Using a high-throughput proteomic strategy, we identified several proteins related to lipid metabolism, inflammation, and oxidative stress that are differentially expressed in patients with diabetes with HFpEF. A particularly important protein in diabetic HFpEF was ApoM, a high-density lipoprotein−associated protein that mediates endothelial protective, anti-inflammatory, and anti-apoptotic effects. Using mediation analysis, we demonstrated that 72% of the association between DM and shorter time to death, aborted cardiac arrest, or heart failure hospitalization was mediated by decreased ApoM. Thus, ApoM may be a useful prognostic screening tool in patients with HFpEF and DM, and therapies that lead to increased ApoM in DM HFpEF could have therapeutic efficacy, which warrants further study.

COMPETENCY IN MEDICAL KNOWLEDGE: HFpEF is a conglomeration of multiple complex, inter-related cardiovascular and systemic impairments that combine to produce symptomatic heart failure. Comorbidities in HFpEF may contribute significantly to the risk of major adverse cardiovascular events. In particular, DM is associated with worse outcomes in HFpEF. Our results suggested that most of the association between DM adverse cardiovascular events in HFpEF is mediated through lower levels of Apo M, which is a protein secreted by the liver that exerts pleiotropic anti-inflammatory, antioxidant, and anti-atherogenic effects.

TRANSLATIONAL OUTLOOK: Several pre-clinical mouse models and transcriptomic analyses have shown an association between DM and reduced Apo M levels, which would promote inflammation, oxidative stress, and atherogenic effects. This study extended these results to patients with HFpEF and DM, using an unbiased proteomics approach that identified a unique role for Apo M as a potential mediator of the association between DM and major adverse cardiovascular events. Future investigation of a role for exogenous Apo M administration is warranted in patients with HFpEF and DM.

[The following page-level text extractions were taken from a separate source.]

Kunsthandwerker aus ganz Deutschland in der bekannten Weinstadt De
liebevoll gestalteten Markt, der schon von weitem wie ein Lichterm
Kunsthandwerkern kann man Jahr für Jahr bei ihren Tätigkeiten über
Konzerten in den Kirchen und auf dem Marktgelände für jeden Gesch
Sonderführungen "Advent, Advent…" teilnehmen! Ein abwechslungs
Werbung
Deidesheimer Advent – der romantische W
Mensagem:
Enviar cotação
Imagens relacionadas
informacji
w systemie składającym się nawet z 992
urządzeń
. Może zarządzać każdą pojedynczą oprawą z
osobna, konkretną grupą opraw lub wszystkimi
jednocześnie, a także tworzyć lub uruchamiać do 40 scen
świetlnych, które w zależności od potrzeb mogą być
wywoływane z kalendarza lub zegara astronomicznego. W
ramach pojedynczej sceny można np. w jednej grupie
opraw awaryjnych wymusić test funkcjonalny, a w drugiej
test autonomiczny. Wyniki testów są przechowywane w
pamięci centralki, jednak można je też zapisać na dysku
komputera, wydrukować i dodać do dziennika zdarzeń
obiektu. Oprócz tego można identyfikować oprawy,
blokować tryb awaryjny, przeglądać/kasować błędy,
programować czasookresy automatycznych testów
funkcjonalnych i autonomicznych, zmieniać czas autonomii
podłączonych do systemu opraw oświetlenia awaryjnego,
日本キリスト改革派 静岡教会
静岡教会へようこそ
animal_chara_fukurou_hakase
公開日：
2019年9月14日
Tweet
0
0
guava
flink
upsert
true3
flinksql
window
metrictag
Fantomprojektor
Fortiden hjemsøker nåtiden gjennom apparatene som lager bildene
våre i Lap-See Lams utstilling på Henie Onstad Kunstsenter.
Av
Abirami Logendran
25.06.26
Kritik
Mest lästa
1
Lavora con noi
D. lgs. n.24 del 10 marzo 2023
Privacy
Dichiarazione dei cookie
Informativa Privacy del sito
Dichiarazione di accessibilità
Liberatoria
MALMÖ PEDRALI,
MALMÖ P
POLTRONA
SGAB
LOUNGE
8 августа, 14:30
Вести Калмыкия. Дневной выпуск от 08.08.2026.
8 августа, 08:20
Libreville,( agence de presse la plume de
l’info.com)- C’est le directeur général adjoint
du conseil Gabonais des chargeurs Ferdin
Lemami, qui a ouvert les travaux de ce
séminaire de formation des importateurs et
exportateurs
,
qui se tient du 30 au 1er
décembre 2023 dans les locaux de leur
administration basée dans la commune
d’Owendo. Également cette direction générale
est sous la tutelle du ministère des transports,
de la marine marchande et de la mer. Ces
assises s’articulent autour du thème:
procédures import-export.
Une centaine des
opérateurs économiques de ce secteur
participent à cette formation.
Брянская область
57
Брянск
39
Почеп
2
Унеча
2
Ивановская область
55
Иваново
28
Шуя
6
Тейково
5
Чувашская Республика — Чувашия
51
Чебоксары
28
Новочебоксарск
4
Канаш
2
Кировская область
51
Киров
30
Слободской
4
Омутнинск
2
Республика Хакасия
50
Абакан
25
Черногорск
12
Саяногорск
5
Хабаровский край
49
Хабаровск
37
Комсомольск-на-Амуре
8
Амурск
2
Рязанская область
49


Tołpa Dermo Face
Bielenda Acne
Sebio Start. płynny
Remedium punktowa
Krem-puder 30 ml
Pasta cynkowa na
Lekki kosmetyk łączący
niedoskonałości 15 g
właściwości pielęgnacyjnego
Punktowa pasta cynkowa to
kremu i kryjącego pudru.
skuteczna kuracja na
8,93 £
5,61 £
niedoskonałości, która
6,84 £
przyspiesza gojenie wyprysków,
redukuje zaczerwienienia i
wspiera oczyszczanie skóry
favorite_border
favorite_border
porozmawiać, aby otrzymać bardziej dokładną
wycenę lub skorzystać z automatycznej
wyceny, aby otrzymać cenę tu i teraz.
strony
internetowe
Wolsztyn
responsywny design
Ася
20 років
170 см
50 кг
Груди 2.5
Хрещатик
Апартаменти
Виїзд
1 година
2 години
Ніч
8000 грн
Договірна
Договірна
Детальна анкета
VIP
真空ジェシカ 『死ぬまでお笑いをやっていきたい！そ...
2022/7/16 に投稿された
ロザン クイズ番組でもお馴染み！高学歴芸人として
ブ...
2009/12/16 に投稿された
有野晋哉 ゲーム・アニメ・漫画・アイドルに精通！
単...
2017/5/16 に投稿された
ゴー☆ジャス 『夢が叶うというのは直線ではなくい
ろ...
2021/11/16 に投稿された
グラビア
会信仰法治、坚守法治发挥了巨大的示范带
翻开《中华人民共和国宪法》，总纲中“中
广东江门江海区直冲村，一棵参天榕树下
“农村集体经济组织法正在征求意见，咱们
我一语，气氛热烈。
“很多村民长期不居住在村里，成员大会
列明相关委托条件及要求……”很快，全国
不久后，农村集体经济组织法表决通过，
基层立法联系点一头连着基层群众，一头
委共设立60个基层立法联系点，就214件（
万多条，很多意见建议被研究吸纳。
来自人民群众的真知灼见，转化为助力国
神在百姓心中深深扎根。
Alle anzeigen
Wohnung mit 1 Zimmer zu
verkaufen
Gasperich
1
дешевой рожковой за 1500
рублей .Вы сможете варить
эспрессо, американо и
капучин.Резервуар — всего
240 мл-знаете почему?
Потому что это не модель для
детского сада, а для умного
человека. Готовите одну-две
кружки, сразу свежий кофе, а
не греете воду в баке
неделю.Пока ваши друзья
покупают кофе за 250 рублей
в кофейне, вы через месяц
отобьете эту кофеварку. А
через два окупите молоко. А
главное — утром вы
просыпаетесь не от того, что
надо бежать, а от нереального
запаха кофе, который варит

Funding Support and Author Disclosures

Dr. Hanff is supported by the National Institutes of Health (grant HL-00789). Dr. Cohen is supported by K23-HL133843. Dr. Javaheri is supported by K08-HL138262. Dr. Zamani is supported by grant K23-HL-13055. Dr. Chirinos is supported by a research grant from Bristol-Myers Squibb and by grants R01-HL 121510- 01A1, R61-HL-146390, R01-AG058969, 1R01-HL104106, P01-HL094307, R03-HL146874-01, and R56-HL136730. Dr. Javaheri has been named co-inventor on the patent application for the use of fusion protein nanodiscs for the treatment of heart failure. Drs. Zhao, Walsh, Maranville, Wang, Adam, Ramirez-Valle, Schafer, Seiffert, Gordon, and Cvijic own stock in Bristol-Myers Squibb. Dr. Cappola has received research funding from Bristol-Myers Squibb. Dr. Zamani has consulted for Vyaire. Dr. Chirinos has been a consultant for Sanifit, Microsoft, Fukuda-Denshi, Bristol-Myers Squibb, OPKO Healthcare, Ironwood Pharmaceuticals, Pfizer, Akros Pharma, Merck, Bayer, JNJ, and Edwards Life Sciences; and received research grants from National Institutes of Health, American College of Radiology Network, Fukuda Denshi, Bristol-Myers Squibb, and Microsoft, and has been named as inventor in a University of Pennsylvania patent for the use of inorganic nitrates/nitrites for the treatment of heart failure and preserved ejection fraction. All other authors have reported that they have no relationships relevant to the contents of this paper to disclose.